Task to complete | All lines from the one that has "pinky pip: (107, 116)" onward to the end of the records below are to be returned exactly; pictures are to be skipped.

Skeletal landmark data |

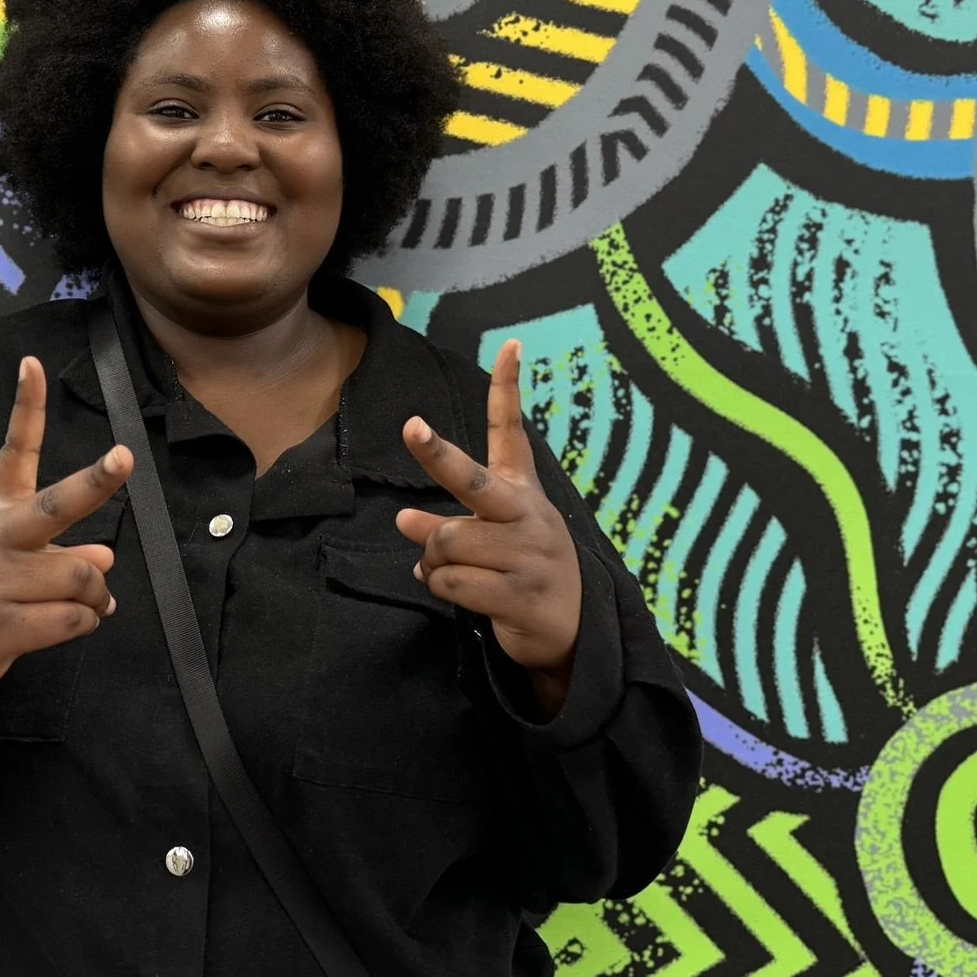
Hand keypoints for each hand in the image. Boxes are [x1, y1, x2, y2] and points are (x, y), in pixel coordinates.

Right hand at [0, 356, 133, 726]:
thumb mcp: (0, 563)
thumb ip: (54, 553)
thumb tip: (104, 557)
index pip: (12, 451)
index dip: (25, 406)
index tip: (31, 362)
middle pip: (52, 507)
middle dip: (93, 482)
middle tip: (123, 457)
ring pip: (78, 574)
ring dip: (96, 593)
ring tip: (91, 601)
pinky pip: (69, 619)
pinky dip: (86, 621)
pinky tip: (78, 622)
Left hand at [394, 339, 582, 709]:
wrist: (573, 630)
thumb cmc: (523, 569)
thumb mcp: (494, 537)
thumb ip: (449, 522)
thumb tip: (403, 522)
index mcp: (523, 492)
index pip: (514, 432)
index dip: (508, 389)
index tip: (510, 345)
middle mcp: (527, 516)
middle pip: (474, 482)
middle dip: (439, 455)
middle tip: (413, 428)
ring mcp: (526, 556)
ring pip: (446, 542)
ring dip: (431, 559)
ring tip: (443, 567)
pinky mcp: (518, 595)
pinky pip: (451, 583)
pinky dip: (439, 586)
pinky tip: (454, 589)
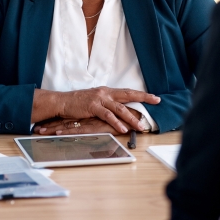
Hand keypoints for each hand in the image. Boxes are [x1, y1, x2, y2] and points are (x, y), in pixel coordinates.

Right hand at [31, 87, 159, 133]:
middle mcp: (106, 93)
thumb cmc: (79, 103)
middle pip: (128, 94)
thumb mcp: (97, 100)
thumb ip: (108, 103)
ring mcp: (100, 99)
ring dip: (131, 118)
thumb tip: (120, 109)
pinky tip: (123, 129)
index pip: (128, 92)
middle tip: (156, 100)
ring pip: (120, 108)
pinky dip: (116, 123)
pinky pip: (107, 116)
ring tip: (140, 126)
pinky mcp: (93, 107)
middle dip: (144, 98)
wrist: (63, 102)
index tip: (154, 97)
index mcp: (108, 91)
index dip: (141, 94)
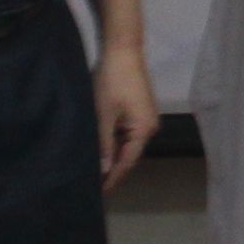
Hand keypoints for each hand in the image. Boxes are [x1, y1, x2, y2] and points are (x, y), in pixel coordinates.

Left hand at [93, 42, 160, 189]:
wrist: (123, 50)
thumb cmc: (112, 81)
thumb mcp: (103, 114)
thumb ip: (103, 144)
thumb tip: (103, 170)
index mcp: (144, 130)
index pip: (126, 162)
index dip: (113, 178)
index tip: (99, 193)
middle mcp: (149, 127)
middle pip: (129, 155)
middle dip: (112, 169)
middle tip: (94, 184)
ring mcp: (146, 118)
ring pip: (127, 144)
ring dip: (112, 155)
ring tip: (95, 169)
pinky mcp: (140, 110)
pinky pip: (127, 133)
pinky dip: (115, 141)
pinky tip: (102, 148)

Reply |
pinky pip: (107, 116)
ring tip: (140, 126)
pinky mcp: (93, 107)
middle dip: (144, 98)
wrist: (63, 102)
index tip: (154, 97)
index mcp: (108, 91)
index dip: (141, 94)
Hand keypoints for each hand in the image. Boxes are [x1, y1, x2, y2] and points are (x, y), in pixel coordinates.

Left hand at [93, 42, 160, 189]:
wrist: (123, 50)
thumb cmc: (112, 81)
thumb mcp: (103, 114)
thumb ip: (103, 144)
thumb tip: (103, 170)
index mcp: (144, 130)
index pip: (126, 162)
index dip: (113, 178)
index tip: (99, 193)
middle mcp: (149, 127)
middle pip: (129, 155)
middle dip: (112, 169)
middle tip: (94, 184)
ring mcp: (146, 118)
ring pip: (127, 144)
ring dip: (112, 155)
ring tip: (95, 169)
pinky mcp: (140, 110)
pinky pip: (127, 133)
pinky dip: (115, 141)
pinky tip: (102, 148)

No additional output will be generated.